*Exercises*:
1: Print the part of the email exchange from "My apologies, I" to "equally ignorant judges).".
2: Carry on the email exchange about quoting and attribution from where it stops.

*Source passage*:
================================
On Friday, March 28, 2003, at 09:45 AM, 'Gabriel Rocha' wrote:

                On Fri, Mar 28, at 10:27AM, Sunder wrote:
| Um, watch your attributions, I didn't write that paragraph. :)

My apologies, I wrote the paragraph below. Must have missed your
attribution while deleting stuff. --Gabe



We probably all ought to be very careful about who said what, versus who was quoting what, in these dangerous times. As we saw in the Bell and Johnson cases, courts are often careless about how e-mail is handled, with authorship often attributed by ignorant DAs to those merely quoting (and with rebuttal blocked by equally ignorant judges).

If nothing else, the national security fascista may take a "Joe Blow said" as grounds for a no-knock raid, with pumped-up ninja soldiers anxious to deal with "those who undercut our boys in Iraq."
================================
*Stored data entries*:
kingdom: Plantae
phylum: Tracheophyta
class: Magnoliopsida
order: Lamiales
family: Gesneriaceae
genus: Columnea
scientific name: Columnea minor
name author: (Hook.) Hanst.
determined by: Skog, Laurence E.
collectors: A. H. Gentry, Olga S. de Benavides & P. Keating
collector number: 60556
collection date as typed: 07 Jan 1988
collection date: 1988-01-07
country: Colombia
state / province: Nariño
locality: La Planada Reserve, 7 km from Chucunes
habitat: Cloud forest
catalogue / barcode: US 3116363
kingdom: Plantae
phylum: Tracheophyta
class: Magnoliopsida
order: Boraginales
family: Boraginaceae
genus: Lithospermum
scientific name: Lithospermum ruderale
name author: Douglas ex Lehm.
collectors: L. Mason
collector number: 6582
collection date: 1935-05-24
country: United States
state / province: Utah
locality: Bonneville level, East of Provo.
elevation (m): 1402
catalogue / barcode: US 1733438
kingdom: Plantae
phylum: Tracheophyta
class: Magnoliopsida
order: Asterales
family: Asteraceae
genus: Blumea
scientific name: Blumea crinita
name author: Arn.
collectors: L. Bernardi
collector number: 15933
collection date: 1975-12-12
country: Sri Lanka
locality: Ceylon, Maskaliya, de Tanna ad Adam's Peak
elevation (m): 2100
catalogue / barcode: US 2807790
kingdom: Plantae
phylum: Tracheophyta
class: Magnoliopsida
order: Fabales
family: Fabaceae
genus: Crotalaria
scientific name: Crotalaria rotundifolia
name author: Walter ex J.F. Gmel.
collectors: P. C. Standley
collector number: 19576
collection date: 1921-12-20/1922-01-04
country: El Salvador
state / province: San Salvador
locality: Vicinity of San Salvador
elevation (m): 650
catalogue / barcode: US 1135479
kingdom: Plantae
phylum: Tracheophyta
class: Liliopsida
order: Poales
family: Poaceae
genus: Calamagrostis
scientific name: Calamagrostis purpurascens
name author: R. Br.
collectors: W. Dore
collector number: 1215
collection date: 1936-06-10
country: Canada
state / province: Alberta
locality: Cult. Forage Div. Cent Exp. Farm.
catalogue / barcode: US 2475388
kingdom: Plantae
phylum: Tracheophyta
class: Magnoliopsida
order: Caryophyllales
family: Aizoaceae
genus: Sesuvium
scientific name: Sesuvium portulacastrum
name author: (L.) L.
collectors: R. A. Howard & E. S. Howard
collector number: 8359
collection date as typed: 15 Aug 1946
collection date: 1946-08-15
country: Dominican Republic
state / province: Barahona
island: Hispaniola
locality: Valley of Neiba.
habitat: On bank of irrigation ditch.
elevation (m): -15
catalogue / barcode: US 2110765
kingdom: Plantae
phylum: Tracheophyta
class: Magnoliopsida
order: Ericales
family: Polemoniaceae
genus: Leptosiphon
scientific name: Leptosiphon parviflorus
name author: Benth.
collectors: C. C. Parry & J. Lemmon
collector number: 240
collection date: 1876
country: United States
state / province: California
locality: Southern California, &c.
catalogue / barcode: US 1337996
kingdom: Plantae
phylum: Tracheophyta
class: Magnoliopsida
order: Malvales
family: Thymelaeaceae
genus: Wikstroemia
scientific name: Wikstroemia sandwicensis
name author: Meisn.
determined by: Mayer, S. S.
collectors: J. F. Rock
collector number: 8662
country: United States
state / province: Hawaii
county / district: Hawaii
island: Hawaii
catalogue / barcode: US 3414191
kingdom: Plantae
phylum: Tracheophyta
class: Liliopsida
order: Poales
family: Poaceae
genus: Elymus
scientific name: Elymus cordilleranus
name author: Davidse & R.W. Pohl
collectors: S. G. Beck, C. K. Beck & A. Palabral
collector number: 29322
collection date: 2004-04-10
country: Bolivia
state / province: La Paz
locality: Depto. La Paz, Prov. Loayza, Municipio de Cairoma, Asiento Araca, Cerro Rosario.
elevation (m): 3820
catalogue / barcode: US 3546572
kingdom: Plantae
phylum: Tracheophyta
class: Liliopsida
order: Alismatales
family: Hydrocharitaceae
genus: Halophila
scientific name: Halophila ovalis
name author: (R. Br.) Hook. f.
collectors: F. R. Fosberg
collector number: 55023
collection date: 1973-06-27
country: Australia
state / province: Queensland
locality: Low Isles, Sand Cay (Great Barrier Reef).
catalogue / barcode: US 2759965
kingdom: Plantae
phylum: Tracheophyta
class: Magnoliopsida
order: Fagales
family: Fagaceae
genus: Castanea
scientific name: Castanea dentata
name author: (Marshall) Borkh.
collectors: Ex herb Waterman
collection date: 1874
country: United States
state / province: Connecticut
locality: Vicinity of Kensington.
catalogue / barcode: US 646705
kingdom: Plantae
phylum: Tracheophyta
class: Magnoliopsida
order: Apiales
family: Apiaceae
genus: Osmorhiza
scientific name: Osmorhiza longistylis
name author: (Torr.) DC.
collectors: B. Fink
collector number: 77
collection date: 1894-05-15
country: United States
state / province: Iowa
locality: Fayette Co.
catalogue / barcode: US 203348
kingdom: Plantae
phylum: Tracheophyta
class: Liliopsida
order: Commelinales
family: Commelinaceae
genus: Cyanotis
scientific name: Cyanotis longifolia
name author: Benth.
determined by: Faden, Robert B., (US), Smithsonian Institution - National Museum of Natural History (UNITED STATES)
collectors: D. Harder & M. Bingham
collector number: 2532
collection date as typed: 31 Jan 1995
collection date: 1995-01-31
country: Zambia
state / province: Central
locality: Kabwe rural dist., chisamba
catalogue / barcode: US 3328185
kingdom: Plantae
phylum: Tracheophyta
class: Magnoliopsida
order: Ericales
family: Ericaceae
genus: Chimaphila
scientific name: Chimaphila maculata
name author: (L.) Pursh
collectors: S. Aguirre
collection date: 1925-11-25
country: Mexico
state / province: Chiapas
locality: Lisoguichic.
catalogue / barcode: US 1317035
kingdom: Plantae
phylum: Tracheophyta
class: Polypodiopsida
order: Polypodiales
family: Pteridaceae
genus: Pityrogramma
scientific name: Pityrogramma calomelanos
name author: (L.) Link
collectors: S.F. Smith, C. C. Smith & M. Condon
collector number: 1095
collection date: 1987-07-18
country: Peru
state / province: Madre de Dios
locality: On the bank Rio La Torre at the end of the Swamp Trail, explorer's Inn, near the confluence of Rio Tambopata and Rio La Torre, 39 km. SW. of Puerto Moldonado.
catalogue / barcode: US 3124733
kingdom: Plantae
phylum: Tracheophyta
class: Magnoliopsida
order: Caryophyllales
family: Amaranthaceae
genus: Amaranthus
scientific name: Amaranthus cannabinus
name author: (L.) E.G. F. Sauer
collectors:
================================
*Responses*:
1:
My apologies, I wrote the paragraph below. Must have missed your
attribution while deleting stuff. --Gabe



We probably all ought to be very careful about who said what, versus who was quoting what, in these dangerous times. As we saw in the Bell and Johnson cases, courts are often careless about how e-mail is handled, with authorship often attributed by ignorant DAs to those merely quoting (and with rebuttal blocked by equally ignorant judges).

2:
The First Fascist is getting increasingly irritable about what the proles are saying, lashing out at reporters for undermining the war effort. The U.S. may be heading for massive losses along the Convoy of Death. Torrie Clark, spokesbimbo for the Defense Department, refers to Iraqis defending their country as "thugs."

(As they may be, but this whole clusterfuck is showing the well-known problems with invading another country with strung-out supply lines and with urban/guerilla battles. We could all write for pages and pages on what's going wrong, so I won't.)

To cut to the chase, several of my former friends are calling me a traitor and claiming to have reported me to the FBI for my statements about how the war machine ought to be hacked and undermined.

This may be one of my famous "it could happen" statements which don't go as "predicted," but, like the Siege of Baghdad, life is unpredictable. To wit, it seems to me that a war-torn U.S., with a PATRIOT Act and a Homeland Security Act, plus a Congress more interested in debating child safety seats in SUVs during this crisis, plus a Supreme Court overseeing the repealing of the Bill of Rights, may very well lash out and those seen as a "Fifth Column" in their Iraq fiasco.

Daniel Ellsberg was not successfully prosecuted, nor was the "New York Times" successfully enjoined, in 1971's "Pentagon Papers" case. Different times. A different court. Today, would such a dismissal of charge and failure to enjoin occur? I think not.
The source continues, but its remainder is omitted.